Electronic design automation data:
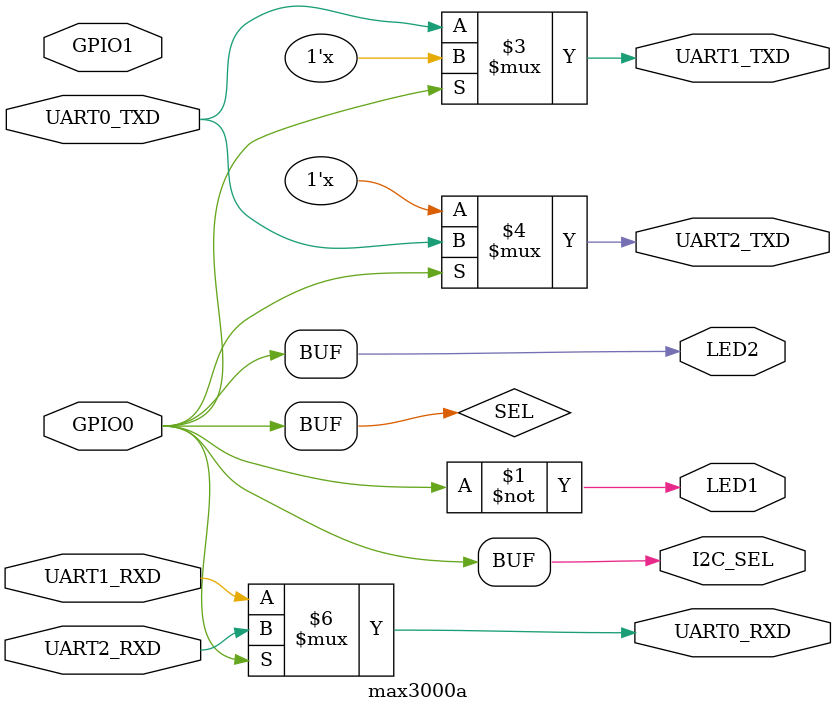
<source format=v>
module max3000a(
	input GPIO0,
	input GPIO1,

	input UART0_TXD,
	output UART0_RXD,

	output UART1_TXD,
	input UART1_RXD,

	output UART2_TXD,
	input UART2_RXD,

	output LED1,
	output LED2,

	output I2C_SEL
	);

	wire SEL;
	assign SEL = GPIO0;

	assign LED1 = ~SEL;
	assign LED2 = SEL;

	assign UART1_TXD = ~SEL ? UART0_TXD : 1'bZ;
	assign UART2_TXD = SEL ? UART0_TXD : 1'bZ;

	assign UART0_RXD = ~SEL ? UART1_RXD : UART2_RXD;

	assign I2C_SEL = SEL;

endmodule

</source>
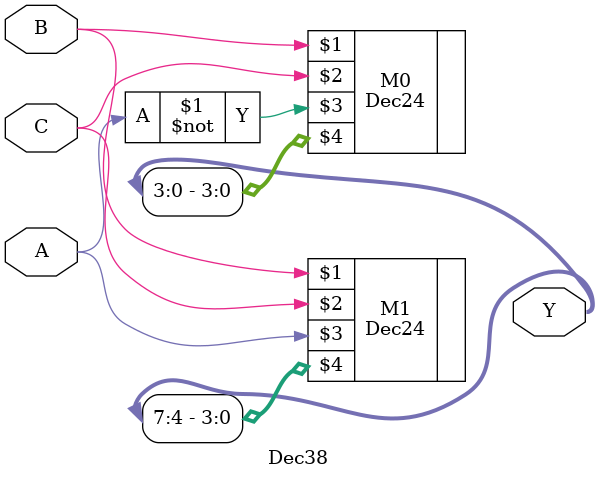
<source format=v>
`timescale 1ns / 1ps

module Dec38(A, B, C, Y);
input A, B, C;
output [7:0]Y;

Dec24 M0(B, C, ~A, Y[3:0]);
Dec24 M1(B, C, A, Y[7:4]);

endmodule

</source>
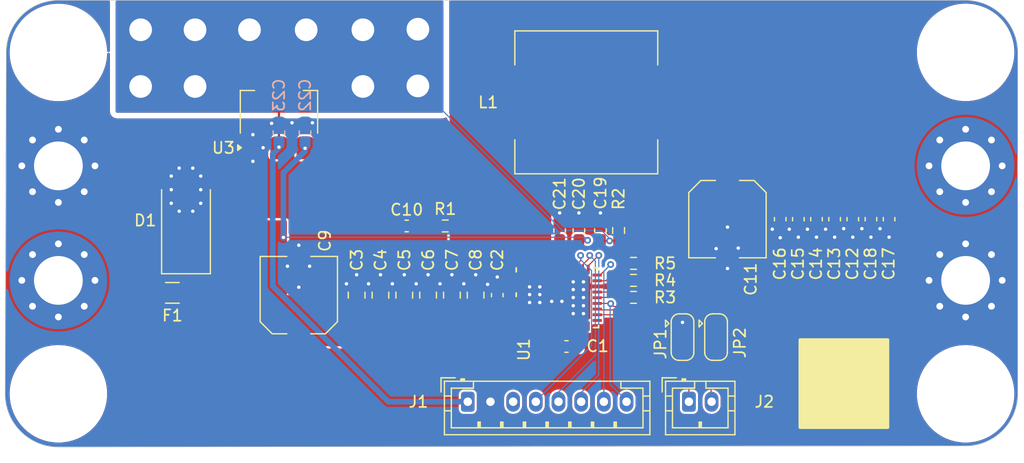
<source format=kicad_pcb>
(kicad_pcb
	(version 20241229)
	(generator "pcbnew")
	(generator_version "9.0")
	(general
		(thickness 1.6)
		(legacy_teardrops no)
	)
	(paper "A4")
	(layers
		(0 "F.Cu" signal)
		(4 "In1.Cu" signal)
		(6 "In2.Cu" signal)
		(2 "B.Cu" signal)
		(9 "F.Adhes" user "F.Adhesive")
		(11 "B.Adhes" user "B.Adhesive")
		(13 "F.Paste" user)
		(15 "B.Paste" user)
		(5 "F.SilkS" user "F.Silkscreen")
		(7 "B.SilkS" user "B.Silkscreen")
		(1 "F.Mask" user)
		(3 "B.Mask" user)
		(17 "Dwgs.User" user "User.Drawings")
		(19 "Cmts.User" user "User.Comments")
		(21 "Eco1.User" user "User.Eco1")
		(23 "Eco2.User" user "User.Eco2")
		(25 "Edge.Cuts" user)
		(27 "Margin" user)
		(31 "F.CrtYd" user "F.Courtyard")
		(29 "B.CrtYd" user "B.Courtyard")
		(35 "F.Fab" user)
		(33 "B.Fab" user)
		(39 "User.1" user)
		(41 "User.2" user)
		(43 "User.3" user)
		(45 "User.4" user)
	)
	(setup
		(stackup
			(layer "F.SilkS"
				(type "Top Silk Screen")
			)
			(layer "F.Paste"
				(type "Top Solder Paste")
			)
			(layer "F.Mask"
				(type "Top Solder Mask")
				(thickness 0.01)
			)
			(layer "F.Cu"
				(type "copper")
				(thickness 0.035)
			)
			(layer "dielectric 1"
				(type "prepreg")
				(thickness 0.1)
				(material "FR4")
				(epsilon_r 4.5)
				(loss_tangent 0.02)
			)
			(layer "In1.Cu"
				(type "copper")
				(thickness 0.035)
			)
			(layer "dielectric 2"
				(type "core")
				(thickness 1.24)
				(material "FR4")
				(epsilon_r 4.5)
				(loss_tangent 0.02)
			)
			(layer "In2.Cu"
				(type "copper")
				(thickness 0.035)
			)
			(layer "dielectric 3"
				(type "prepreg")
				(thickness 0.1)
				(material "FR4")
				(epsilon_r 4.5)
				(loss_tangent 0.02)
			)
			(layer "B.Cu"
				(type "copper")
				(thickness 0.035)
			)
			(layer "B.Mask"
				(type "Bottom Solder Mask")
				(thickness 0.01)
			)
			(layer "B.Paste"
				(type "Bottom Solder Paste")
			)
			(layer "B.SilkS"
				(type "Bottom Silk Screen")
			)
			(copper_finish "None")
			(dielectric_constraints no)
		)
		(pad_to_mask_clearance 0)
		(allow_soldermask_bridges_in_footprints no)
		(tenting front back)
		(pcbplotparams
			(layerselection 0x00000000_00000000_55555555_5755f5ff)
			(plot_on_all_layers_selection 0x00000000_00000000_00000000_00000000)
			(disableapertmacros no)
			(usegerberextensions no)
			(usegerberattributes yes)
			(usegerberadvancedattributes yes)
			(creategerberjobfile yes)
			(dashed_line_dash_ratio 12.000000)
			(dashed_line_gap_ratio 3.000000)
			(svgprecision 4)
			(plotframeref no)
			(mode 1)
			(useauxorigin no)
			(hpglpennumber 1)
			(hpglpenspeed 20)
			(hpglpendiameter 15.000000)
			(pdf_front_fp_property_popups yes)
			(pdf_back_fp_property_popups yes)
			(pdf_metadata yes)
			(pdf_single_document no)
			(dxfpolygonmode yes)
			(dxfimperialunits yes)
			(dxfusepcbnewfont yes)
			(psnegative no)
			(psa4output no)
			(plot_black_and_white yes)
			(sketchpadsonfab no)
			(plotpadnumbers no)
			(hidednponfab no)
			(sketchdnponfab yes)
			(crossoutdnponfab yes)
			(subtractmaskfromsilk no)
			(outputformat 1)
			(mirror no)
			(drillshape 0)
			(scaleselection 1)
			(outputdirectory "gerber/")
		)
	)
	(net 0 "")
	(net 1 "Net-(U1-PH)")
	(net 2 "Net-(U1-BOOT)")
	(net 3 "GND")
	(net 4 "Vin")
	(net 5 "Net-(C10-Pad2)")
	(net 6 "Vout")
	(net 7 "+5V")
	(net 8 "Net-(U1-PVCC)")
	(net 9 "EN")
	(net 10 "Pgood")
	(net 11 "SCL")
	(net 12 "SALRT")
	(net 13 "unconnected-(J1-Pin_3-Pad3)")
	(net 14 "SDA")
	(net 15 "Net-(J2-Pin_1)")
	(net 16 "Net-(J2-Pin_2)")
	(net 17 "Net-(JP1-C)")
	(net 18 "Net-(JP2-C)")
	(net 19 "Net-(L1-Pad1)")
	(net 20 "Net-(U1-ADDR)")
	(net 21 "Net-(U1-VSET)")
	(net 22 "Net-(U1-RT{slash}SYNC)")
	(net 23 "unconnected-(U1-NC-Pad10)")
	(net 24 "unconnected-(U1-NC-Pad8)")
	(net 25 "unconnected-(U1-GL-Pad25)")
	(net 26 "unconnected-(U1-NC-Pad9)")
	(net 27 "unconnected-(U1-GH-Pad5)")
	(net 28 "Net-(F1-Pad1)")
	(footprint "Capacitor_SMD:C_0805_2012Metric_Pad1.18x1.45mm_HandSolder" (layer "F.Cu") (at 133.649354 101.199 90))
	(footprint "Capacitor_SMD:C_0603_1608Metric_Pad1.08x0.95mm_HandSolder" (layer "F.Cu") (at 173.7 94.5 -90))
	(footprint "sonda_hv:logo" (layer "F.Cu") (at 126.5 110.5))
	(footprint "footprints:POWERPAK_MLP34-57_VIS" (layer "F.Cu") (at 149.254554 101.4291 90))
	(footprint "Capacitor_SMD:C_0805_2012Metric_Pad1.18x1.45mm_HandSolder" (layer "F.Cu") (at 137.849354 101.199 90))
	(footprint "Fuse:Fuse_1206_3216Metric_Pad1.42x1.75mm_HandSolder" (layer "F.Cu") (at 115.3 101))
	(footprint "Capacitor_SMD:C_0805_2012Metric_Pad1.18x1.45mm_HandSolder" (layer "F.Cu") (at 135.749354 101.199 90))
	(footprint "Capacitor_SMD:C_0603_1608Metric_Pad1.08x0.95mm_HandSolder" (layer "F.Cu") (at 175.3 94.5 -90))
	(footprint "Capacitor_SMD:C_0603_1608Metric_Pad1.08x0.95mm_HandSolder" (layer "F.Cu") (at 176.9 94.5 -90))
	(footprint "Resistor_SMD:R_0603_1608Metric_Pad0.98x0.95mm_HandSolder" (layer "F.Cu") (at 155.961854 98.399 180))
	(footprint "MountingHole:MountingHole_4.3mm_M4" (layer "F.Cu") (at 185.249354 79.799))
	(footprint "MountingHole:MountingHole_4.3mm_M4_Pad_Via" (layer "F.Cu") (at 105.249354 99.9))
	(footprint "MountingHole:MountingHole_4.3mm_M4" (layer "F.Cu") (at 105.249354 79.799))
	(footprint "MountingHole:MountingHole_4.3mm_M4_Pad_Via" (layer "F.Cu") (at 185.249354 89.799))
	(footprint "Resistor_SMD:R_0603_1608Metric_Pad0.98x0.95mm_HandSolder" (layer "F.Cu") (at 155.961854 101.399 180))
	(footprint "MountingHole:MountingHole_4.3mm_M4" (layer "F.Cu") (at 105.249354 109.899))
	(footprint "MountingHole:MountingHole_4.3mm_M4_Pad_Via" (layer "F.Cu") (at 185.249354 99.899))
	(footprint "Diode_SMD:D_SMB_Handsoldering" (layer "F.Cu") (at 116.5 94.6 90))
	(footprint "Capacitor_SMD:C_0603_1608Metric_Pad1.08x0.95mm_HandSolder" (layer "F.Cu") (at 150.054554 105.73012))
	(footprint "Capacitor_SMD:C_0603_1608Metric_Pad1.08x0.95mm_HandSolder" (layer "F.Cu") (at 143.949354 101.199 90))
	(footprint "Capacitor_SMD:C_0603_1608Metric_Pad1.08x0.95mm_HandSolder" (layer "F.Cu") (at 153.049354 95.499 -90))
	(footprint "Capacitor_SMD:C_0603_1608Metric_Pad1.08x0.95mm_HandSolder" (layer "F.Cu") (at 168.9 94.5 -90))
	(footprint "MountingHole:MountingHole_4.3mm_M4" (layer "F.Cu") (at 185.249354 109.899))
	(footprint "Resistor_SMD:R_0603_1608Metric_Pad0.98x0.95mm_HandSolder" (layer "F.Cu") (at 155.961854 99.899 180))
	(footprint "Capacitor_SMD:C_Elec_6.3x7.7" (layer "F.Cu") (at 126.449354 101.199 90))
	(footprint "MountingHole:MountingHole_4.3mm_M4_Pad_Via" (layer "F.Cu") (at 105.249354 89.799))
	(footprint "Resistor_SMD:R_0603_1608Metric_Pad0.98x0.95mm_HandSolder" (layer "F.Cu") (at 139.3625 95.1 180))
	(footprint "Capacitor_SMD:C_0603_1608Metric_Pad1.08x0.95mm_HandSolder" (layer "F.Cu") (at 149.449354 95.499 -90))
	(footprint "Capacitor_SMD:C_0603_1608Metric_Pad1.08x0.95mm_HandSolder" (layer "F.Cu") (at 135.9625 95.1))
	(footprint "Capacitor_SMD:C_0805_2012Metric_Pad1.18x1.45mm_HandSolder" (layer "F.Cu") (at 142.039354 101.199 90))
	(footprint "Jumper:SolderJumper-3_P1.3mm_Open_RoundedPad1.0x1.5mm" (layer "F.Cu") (at 160.285 104.901 -90))
	(footprint "Capacitor_SMD:C_0603_1608Metric_Pad1.08x0.95mm_HandSolder" (layer "F.Cu") (at 178.5 94.5 -90))
	(footprint "Inductor_SMD:L_12x12mm_H6mm" (layer "F.Cu") (at 151.8 84.2))
	(footprint "Package_TO_SOT_SMD:SOT-223-3_TabPin2" (layer "F.Cu") (at 124.7 85.0625 90))
	(footprint "Capacitor_SMD:C_0603_1608Metric_Pad1.08x0.95mm_HandSolder" (layer "F.Cu") (at 172.1 94.5 -90))
	(footprint "Capacitor_SMD:C_0805_2012Metric_Pad1.18x1.45mm_HandSolder" (layer "F.Cu") (at 139.949354 101.199 90))
	(footprint "Connector_JST:JST_PH_B2B-PH-K_1x02_P2.00mm_Vertical"
		(layer "F.Cu")
		(uuid "def222d8-e449-45eb-8cdb-0dedf0b09690")
		(at 160.849354 110.599)
		(descr "JST PH series connector, B2B-PH-K (http://www.jst-mfg.com/product/pdf/eng/ePH.pdf), generated with kicad-footprint-generator")
		(tags "connector JST PH vertical")
		(property "Reference" "J2"
			(at 6.650646 0.001 180)
			(layer "F.SilkS")
			(uuid "b0722275-6d0d-4999-ab64-9de6ed4cbece")
			(effects
				(font
					(size 1 1)
					(thickness 0.15)
				)
			)
		)
		(property "Value" "Ext_sensing"
			(at 1 4 0)
			(layer "F.Fab")
			(uuid "d2cfda7d-790e-4617-818d-2689504968dd")
			(effects
				(font
					(size 1 1)
					(thickness 0.15)
				)
			)
		)
		(property "Datasheet" "~"
			(at 0 0 0)
			(layer "F.Fab")
			(hide yes)
			(uuid "cff10387-1b1d-4a27-b3fa-597b47ecc20c")
			(effects
				(font
					(size 1.27 1.27)
					(thickness 0.15)
				)
			)
		)
		(property "Description" "Generic connector, single row, 01x02, script generated"
			(at 0 0 0)
			(layer "F.Fab")
			(hide yes)
			(uuid "e291c3f3-fea6-4231-97e9-5060a61c2c5a")
			(effects
				(font
					(size 1.27 1.27)
					(thickness 0.15)
				)
			)
		)
		(property ki_fp_filters "Connector*:*_1x??_*")
		(path "/01f5515c-6b24-4cb8-bfc6-71f664e78945")
		(sheetname "/")
		(sheetfile "switching_psu.kicad_sch")
		(attr through_hole)
		(fp_line
			(start -2.36 -2.11)
			(end -2.36 -0.86)
			(stroke
				(width 0.12)
				(type solid)
			)
			(layer "F.SilkS")
			(uuid "953aded3-0701-436a-9bda-403f0f5d81eb")
		)
		(fp_line
			(start -2.06 -1.81)
			(end -2.06 2.91)
			(stroke
				(width 0.12)
				(type solid)
			)
			(layer "F.SilkS")
			(uuid "53a4169e-745a-469a-9cd6-c8613153da4c")
		)
		(fp_line
			(start -2.06 -0.5)
			(end -1.45 -0.5)
			(stroke
				(width 0.12)
				(type solid)
			)
			(layer "F.SilkS")
			(uuid "48d8897d-910b-4ef1-9d58-efe2e3e26295")
		)
		(fp_line
			(start -2.06 0.8)
			(end -1.45 0.8)
			(stroke
				(width 0.12)
				(type solid)
			)
			(layer "F.SilkS")
			(uuid "73cc4962-e24b-441d-82cc-568e6199fdff")
		)
		(fp_line
			(start -2.06 2.91)
			(end 4.06 2.91)
			(stroke
				(width 0.12)
				(type solid)
			)
			(layer "F.SilkS")
			(uuid "9c62fb89-9c01-4449-a0ff-a585a3ac05b8")
		)
		(fp_line
			(start -1.45 -1.2)
			(end -1.45 2.3)
			(stroke
				(width 0.12)
				(type solid)
			)
			(layer "F.SilkS")
			(uuid "9d23f97a-69a2-418f-bddd-cb26d94807ab")
		)
		(fp_line
			(start -1.45 2.3)
			(end 3.45 2.3)
			(stroke
				(width 0.12)
				(type solid)
			)
			(layer "F.SilkS")
			(uuid "c2c75106-429d-4daf-a785-c37eada6be3a")
		)
		(fp_line
			(start -1.11 -2.11)
			(end -2.36 -2.11)
			(stroke
				(width 0.12)
				(type solid)
			)
			(layer "F.SilkS")
			(uuid "b35f143a-4b82-4d26-9f49-56fdc24d8832")
		)
		(fp_line
			(start -0.6 -2.01)
			(end -0.6 -1.81)
			(stroke
				(width 0.12)
				(type solid)
			)
			(layer "F.SilkS")
			(uuid "38ac370a-7bbf-4f14-9403-798317f0973f")
		)
		(fp_line
			(start -0.3 -2.01)
			(end -0.6 -2.01)
			(stroke
				(width 0.12)
				(type solid)
			)
			(layer "F.SilkS")
			(uuid "caa3d9cd-aa04-4c35-9af0-241fe66f946f")
		)
		(fp_line
			(start -0.3 -1.91)
			(end -0.6 -1.91)
			(stroke
				(width 0.12)
				(type solid)
			)
			(layer "F.SilkS")
			(uuid "fdb5a28c-82a8-41af-a5be-504fa02d3bdc")
		)
		(fp_line
			(start -0.3 -1.81)
			(end -0.3 -2.01)
			(stroke
				(width 0.12)
				(type solid)
			)
			(layer "F.SilkS")
			(uuid "525e4732-60af-420d-98df-24cf3ff770f2")
		)
		(fp_line
			(start 0.5 -1.81)
			(end 0.5 -1.2)
			(stroke
				(width 0.12)
				(type solid)
			)
			(layer "F.SilkS")
			(uuid "8db87e07-dea3-4f2d-b235-277968567f73")
		)
		(fp_line
			(start 0.5 -1.2)
			(end -1.45 -1.2)
			(stroke
				(width 0.12)
				(type solid)
			)
			(layer "F.SilkS")
			(uuid "69253c5b-1dea-48d7-b951-ab2010be131d")
		)
		(fp_line
			(start 0.9 1.8)
			(end 1.1 1.8)
			(stroke
				(width 0.12)
				(type solid)
			)
			(layer "F.SilkS")
			(uuid "1d1a9103-8c6c-4523-be2f-802d2889fd08")
		)
		(fp_line
			(start 0.9 2.3)
			(end 0.9 1.8)
			(stroke
				(width 0.12)
				(type solid)
			)
			(layer "F.SilkS")
			(uuid "a37e8c4a-e839-45a6-af1b-15e00a68ef84")
		)
		(fp_line
			(start 1 2.3)
			(end 1 1.8)
			(stroke
				(width 0.12)
				(type solid)
			)
			(layer "F.SilkS")
			(uuid "f98ea813-76f2-4170-8778-295df90221f9")
		)
		(fp_line
			(start 1.1 1.8)
			(end 1.1 2.3)
			(stroke
				(width 0.12)
				(type solid)
			)
			(layer "F.SilkS")
			(uuid "fbfa571b-7b0c-4955-b87e-aef064e758ff")
		)
		(fp_line
			(start 1.5 -1.2)
			(end 1.5 -1.81)
			(stroke
				(width 0.12)
				(type solid)
			)
			(layer "F.SilkS")
			(uuid "e5a26923-7e0e-4f66-91b6-31ec3c05b2b2")
		)
		(fp_line
			(start 3.45 -1.2)
			(end 1.5 -1.2)
			(stroke
				(width 0.12)
				(type solid)
			)
			(layer "F.SilkS")
			(uuid "7db15b61-5bcd-4074-a86e-d9776583d9ac")
		)
		(fp_line
			(start 3.45 2.3)
			(end 3.45 -1.2)
			(stroke
				(width 0.12)
				(type solid)
			)
			(layer "F.SilkS")
			(uuid "3c9c7284-fd94-47d2-b146-876c06f4f345")
		)
		(fp_line
			(start 4.06 -1.81)
			(end -2.06 -1.81)
			(stroke
				(width 0.12)
				(type solid)
			)
			(layer "F.SilkS")
			(uuid "f136a5fa-bea6-4e87-aa06-e9e8a5148fc7")
		)
		(fp_line
			(start 4.06 -0.5)
			(end 3.45 -0.5)
			(stroke
				(width 0.12)
				(type solid)
			)
			(layer "F.SilkS")
			(uuid "9da562db-ef01-4871-b91a-fe5b8541a09f")
		)
		(fp_line
			(start 4.06 0.8)
			(end 3.45 0.8)
			(stroke
				(width 0.12)
				(type solid)
			)
			(layer "F.SilkS")
			(uuid "79ad5f9c-27f7-4cff-8f2c-37b7b03a2918")
		)
		(fp_line
			(start 4.06 2.91)
			(end 4.06 -1.81)
			(stroke
				(width 0.12)
				(type solid)
			)
			(layer "F.SilkS")
			(uuid "497e2e98-9ad0-4386-9f1a-249d10ec15aa")
		)
		(fp_line
			(start -2.45 -2.2)
			(end -2.45 3.3)
			(stroke
				(width 0.05)
				(type solid)
			)
			(layer "F.CrtYd")
			(uuid "a7b9234e-44a4-4c85-b39c-8dccae6a5e2f")
		)
		(fp_line
			(start -2.45 3.3)
			(end 4.45 3.3)
			(stroke
				(width 0.05)
				(type solid)
			)
			(layer "F.CrtYd")
			(uuid "8a44d8db-528e-41ff-80f9-7c6673ab112d")
		)
		(fp_line
			(start 4.45 -2.2)
			(end -2.45 -2.2)
			(stroke
				(width 0.05)
				(type solid)
			)
			(layer "F.CrtYd")
			(uuid "aea7f86d-2547-4c88-99e0-d4d939175241")
		)
		(fp_line
			(start 4.45 3.3)
			(end 4.45 -2.2)
			(stroke
				(width 0.05)
				(type solid)
			)
			(layer "F.CrtYd")
			(uuid "9e6ef25f-485f-4686-af4d-3b98fd33afb1")
		)
		(fp_line
			(start -2.36 -2.11)
			(end -2.36 -0.86)
			(stroke
				(width 0.1)
				(type solid)
			)
			(layer "F.Fab")
			(uuid "d2e407db-a9c9-4fbd-8bef-75a8b328ba70")
		)
		(fp_line
			(start -1.95 -1.7)
			(end -1.95 2.8)
			(stroke
				(width 0.1)
				(type solid)
			)
			(layer "F.Fab")
			(uuid "e2f3f800-bffe-480a-b787-7bf89af8b17a")
		)
		(fp_line
			(start -1.95 2.8)
			(end 3.95 2.8)
			(stroke
				(width 0.1)
				(type solid)
			)
			(layer "F.Fab")
			(uuid "744551b0-1e92-440f-b167-75e8d78e0731")
		)
		(fp_line
			(start -1.11 -2.11)
			(end -2.36 -2.11)
			(stroke
				(width 0.1)
				(type solid)
			)
			(layer "F.Fab")
			(uuid "31e5d7ee-f38c-4857-ba05-99a43bca2c4c")
		)
		(fp_line
			(start 3.95 -1.7)
			(end -1.95 -1.7)
			(stroke
				(width 0.1)
				(type solid)
			)
			(layer "F.Fab")
			(uuid "fad642e0-7308-4ade-87fe-6374711e898a")
		)
		(fp_line
			(start 3.95 2.8)
			(end 3.95 -1.7)
			(stroke
				(width 0.1)
				(type solid)
			)
			(layer "F.Fab")
			(uuid "5824dd28-44cc-48b1-8ee3-d7fb4be0ad11")
		)
		(fp_text user "${REFERENCE}"
			(at 1 1.5 0)
			(layer "F.Fab")
			(uuid "38b70f4a-4b98-433c-9937-a05505875d48")
			(effects
				(font
					(size 1 1)
					(thickness 0.15)
				)
			)
		)
		(pad "1" thru_hole roundrect
			(at 0 0)
			(size 1.2 1.75)
			(drill 0.75)
			(layers "*.Cu" "*.Mask")
			(remove_unused_layers no)
			(roundrect_rratio 0.208333)
			(net 15 "Net-(J2-Pin_1)")
			(pinfunction "Pin_1")
			(pintype "passive")
			(uuid "5ed3888b-2a83-41b9-9aed-ea0ca160a5c4")
		)
		(pad "2" thru_hole oval
			(at 2 0)
			(size 1.2 1.75)
			(drill 0.75)
			(layers "*.Cu" "*.Mask")
			(remove_unused_layers no)
			(net 16 "Net-(J2-Pin_2)")
			(pinfunction "Pin_2")
			(pintype "passive")
			(uuid "d600d87c-5d39-4dfa-9b1c-d465ba510d2f")
		)
		(embedded_fonts no)
		(model "${KICAD9_3DMODEL_D
... [498095 chars truncated]
</source>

## What this task involves
Restate the lines of the records exactly, starting at the first and stopping after the line with "assign UART2_TXD = SEL ? UART0_TXD : 1'bZ;". Leave out any picture.

## Result for this task
<source format=v>
module max3000a(
	input GPIO0,
	input GPIO1,

	input UART0_TXD,
	output UART0_RXD,

	output UART1_TXD,
	input UART1_RXD,

	output UART2_TXD,
	input UART2_RXD,

	output LED1,
	output LED2,

	output I2C_SEL
	);

	wire SEL;
	assign SEL = GPIO0;

	assign LED1 = ~SEL;
	assign LED2 = SEL;

	assign UART1_TXD = ~SEL ? UART0_TXD : 1'bZ;
	assign UART2_TXD = SEL ? UART0_TXD : 1'bZ;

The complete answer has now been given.